Le néologisme
« techno-science »
Le néologisme techno-science (Gilbert Hottois, 2004)
désigne l'interconnexion d'une technique dépendante de ses
garants théoriques et d'une science assujettie à un arsenal
instrumental. Le mixte révélé par ce terme, fait suite
à une rationalisation décrié par Weber depuis les
début du capitalisme. Techno-science met en avant que la technique n'est
pas dérivée de la théorie ou de la science par une
application plus ou moins lointaine, extérieure, terre à terre,
mais qu'elles agissent simultanément et poursuivent les même but.
G. Hottois met l'accent aussi sur ce que suggère ce terme par l'ordre
des mots accolés comme signifiant aussi que la science est devenue le
moyen de la technique. Comme si la technique était en amont et en
aval de la science mais aussi au coeur même de la science, celle ci se
projette et s'absorbe dans la technique.
Cette quasi personnification de la technique réactive
les thèmes de la connaissance désintéressée et
respectueuse de son objet et celui de la technique qui à la fois
altère et affecte aussi bien l'ordre des choses que le technicien lui
même.
Mais si on considère la technologie vis à vis
de la science, une nouvelle dynamique apparaît. Appliquant les
théories scientifiques, utilisant donc des concepts abstraits,
invisibles, elle permet de construire des objets empiriques inédits dans
la nature. La technologie se distingue, dit Bachelard (1934), de la technique
par cette puissance créative, cette capacité à faire autre
chose. Cette capacité de novation vient de l'autonomie de l'esprit
scientifique. De là vient sa fécondité, que fige la
répétition du monde empirique donné. De plus, cette
liberté n'est pas une négligence du monde physique, puisqu'au
contraire, la technologie montre qu'elle peut se concrétiser dans des
faits. Les valeurs rationnelles, c'est-à-dire les systèmes
théoriques ne sont donc pas détachés du monde empirique.
Ce monde est simplement celui qui peut être produit après coup par
la théorie. La réalisation finale, empirique, apparaît
alors comme une concrétisation des valeurs rationnelles,
antérieures à l'action.
Une séparation bien réelle à
conserver
Toutefois les acquisitions techniques n'ayant eu besoin
d'aucune sciences sont légions. C'est souvent après coup, que
l'on découvre qu'une technique est susceptible de théorisation.

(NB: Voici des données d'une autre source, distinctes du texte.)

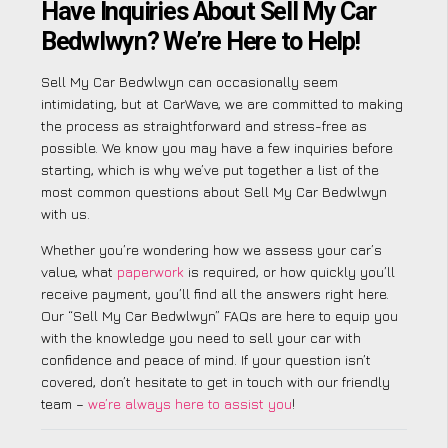
Have Inquiries About Sell My Car
Bedwlwyn? We’re Here to Help!
Sell My Car Bedwlwyn can occasionally seem
intimidating, but at CarWave, we are committed to making
the process as straightforward and stress-free as
possible. We know you may have a few inquiries before
starting, which is why we’ve put together a list of the
most common questions about Sell My Car Bedwlwyn
with us.
Whether you’re wondering how we assess your car’s
value, what
paperwork
is required, or how quickly you’ll
receive payment, you’ll find all the answers right here.
Our “Sell My Car Bedwlwyn” FAQs are here to equip you
with the knowledge you need to sell your car with
confidence and peace of mind. If your question isn’t
covered, don’t hesitate to get in touch with our friendly
team –
we’re always here to assist you
!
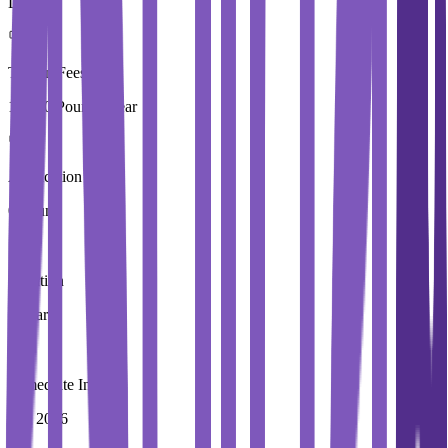
London
Tuition Fees
15,250 Pound / Year
Application Fees
0 Pound
Duration
1 Year
Immediate Intake
Fall 2026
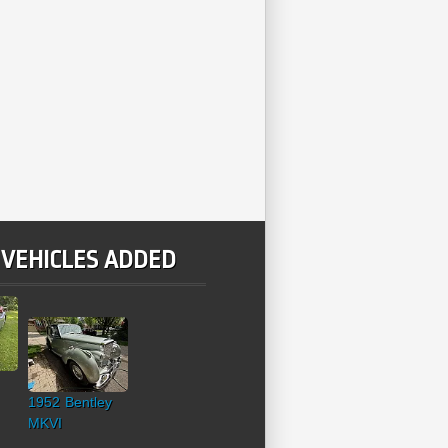
 VEHICLES ADDED
1952 Bentley
MKVI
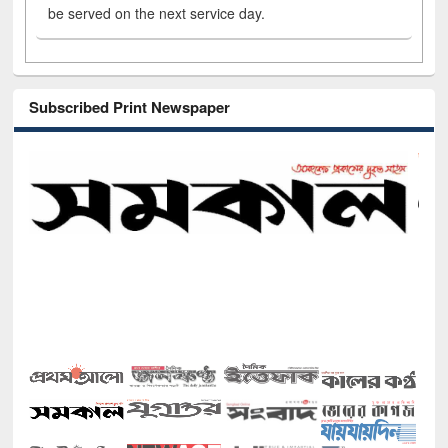
be served on the next service day.
Subscribed Print Newspaper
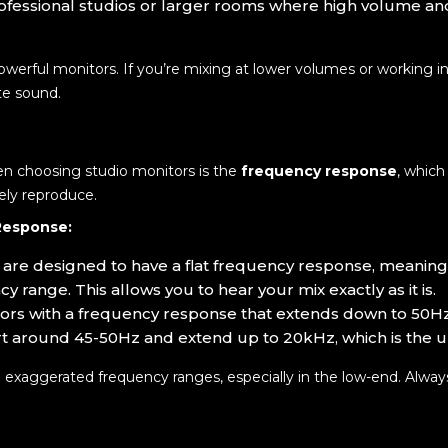
professional studios or larger rooms where high volume a
werful monitors. If you’re mixing at lower volumes or working in 
te sound.
n choosing studio monitors is the
frequency response
, which
ely reproduce.
Response:
s are designed to have a flat frequency response, meani
y range. This allows you to hear your mix exactly as it is.
tors with a frequency response that extends down to 50Hz
rt around 45-50Hz and extend up to 20kHz, which is the 
m exaggerated frequency ranges, especially in the low-end. Alwa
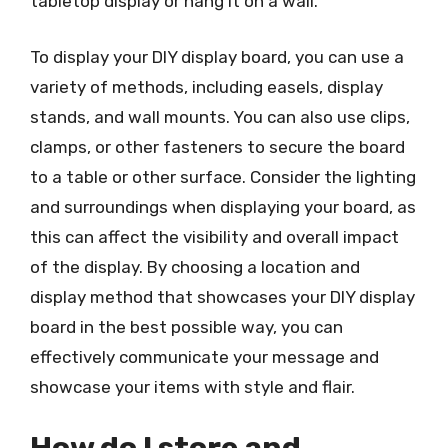
tabletop display or hang it on a wall.
To display your DIY display board, you can use a
variety of methods, including easels, display
stands, and wall mounts. You can also use clips,
clamps, or other fasteners to secure the board
to a table or other surface. Consider the lighting
and surroundings when displaying your board, as
this can affect the visibility and overall impact
of the display. By choosing a location and
display method that showcases your DIY display
board in the best possible way, you can
effectively communicate your message and
showcase your items with style and flair.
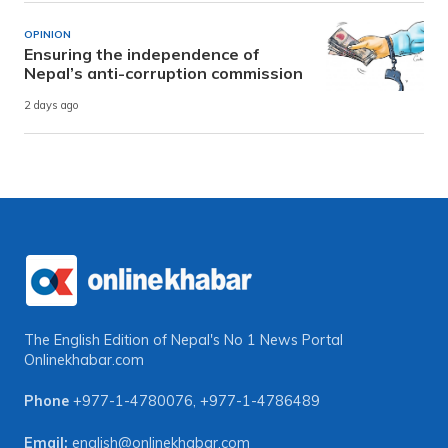
OPINION
Ensuring the independence of
Nepal’s anti-corruption commission
2 days ago
The English Edition of Nepal's No 1 News Portal
Onlinekhabar.com
Phone
+977-1-4780076
,
+977-1-4786489
Email:
english@onlinekhabar.com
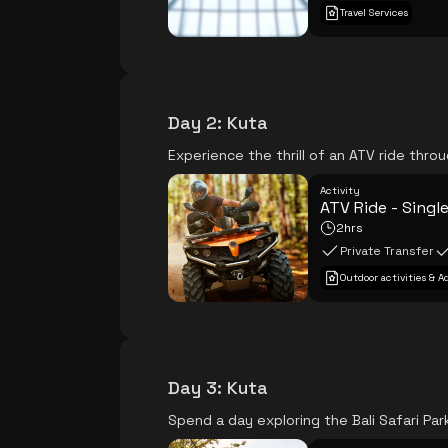
Travel Services
Day 2
:
Kuta
Experience the thrill of an ATV ride thro
Activity
ATV Ride - Singl
2hrs
Private Transfer
Outdoor activities & 
Day 3
:
Kuta
Spend a day exploring the Bali Safari Park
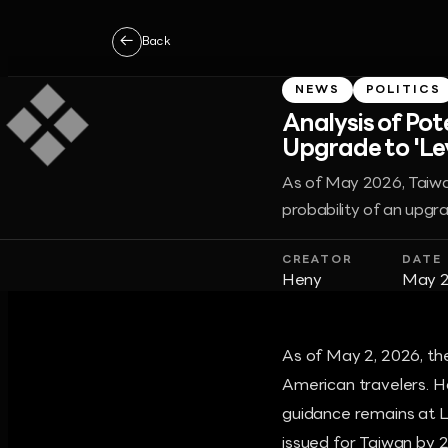
←
Back
NEWS
POLITICS
Analysis of Po
Upgrade to 'Le
As of May 2026, Taiwan
probability of an upgra
CREATOR
DATE
Heny
May 2
As of May 2, 2026, the
American travelers. Ho
guidance remains at Le
issued for Taiwan by 2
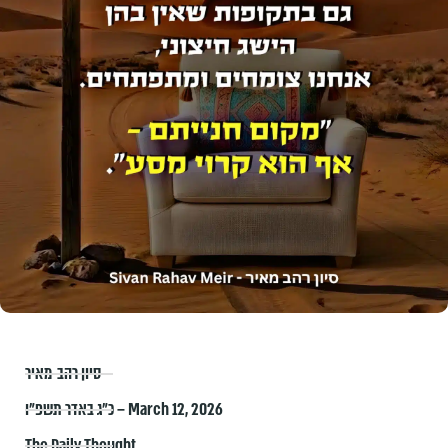
סיון רהב-מאיר
כ״ג באדר תשפ״ו – March 12, 2026
The Daily Thought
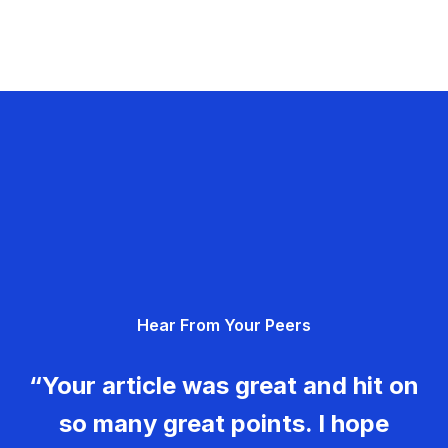
Hear From Your Peers
“Your article was great and hit on
so many great points. I hope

Cette technique sans la science se caractérise, comme nous venons de le
voir, par son aspect incroyablement stationnaire.
Ce fut le cas, par exemple, des hybridations de
céréales maîtrisées depuis longtemps par des
civilisations, des lunettes d'approche et du microscope simple. Mais depuis le
XVIII ème siècle, les exemples de techniques pures se
raréfient, ou sont en voie de disparition. Depuis cette époque,
la mesure et le calcul, sont pour la technique le moyen d'utiliser directement
des connaissances scientifiques.
Aujourd'hui un deuxième age apparaît, celui des
sciences appliquées, des sciences industrielles, c'est celui d'une
science acquérant l'intelligence des phénomènes et des
processus naturels ou techniques. C'est la mobilisation du savoir scientifique
à des fins pratiques concrètes, il s'agit de connaître pour
agir ou pour produire. Ce qu'on attend de la science aujourd'hui ce sont
de nouvelles techniques.
Depuis la seconde guerre mondiale, recherche scientifique et
recherche technologiques font l'objet d'une même politique
économique. Économie de guerre, politique d'armement et
concurrence économique ont fait entrer cette agglomération dans
les méthodes et les moeurs.
Si techniques et sciences ont croisées leurs
stratégies, y a t'il encore lieu de les distinguer? Telle qu'elle est
aujourd'hui, la technique est indispensable aux sciences, et forte de
leurs concours, sans s'identifier à elles, elle peut prendre conscience
d'elle même comme volonté et pensée. Volonté
technique puisque son histoire et son devenir sont rationnels et par ce que
située à son véritable niveau elle doit laisser aux agents
économiques et politiques de décision toute leurs
responsabilité (J.P. Séris, 2000). L'engrenage et la
sur-enchère des techniques auquel nous assistons constitue le
progrès technique, forme dynamique des savoirs crées.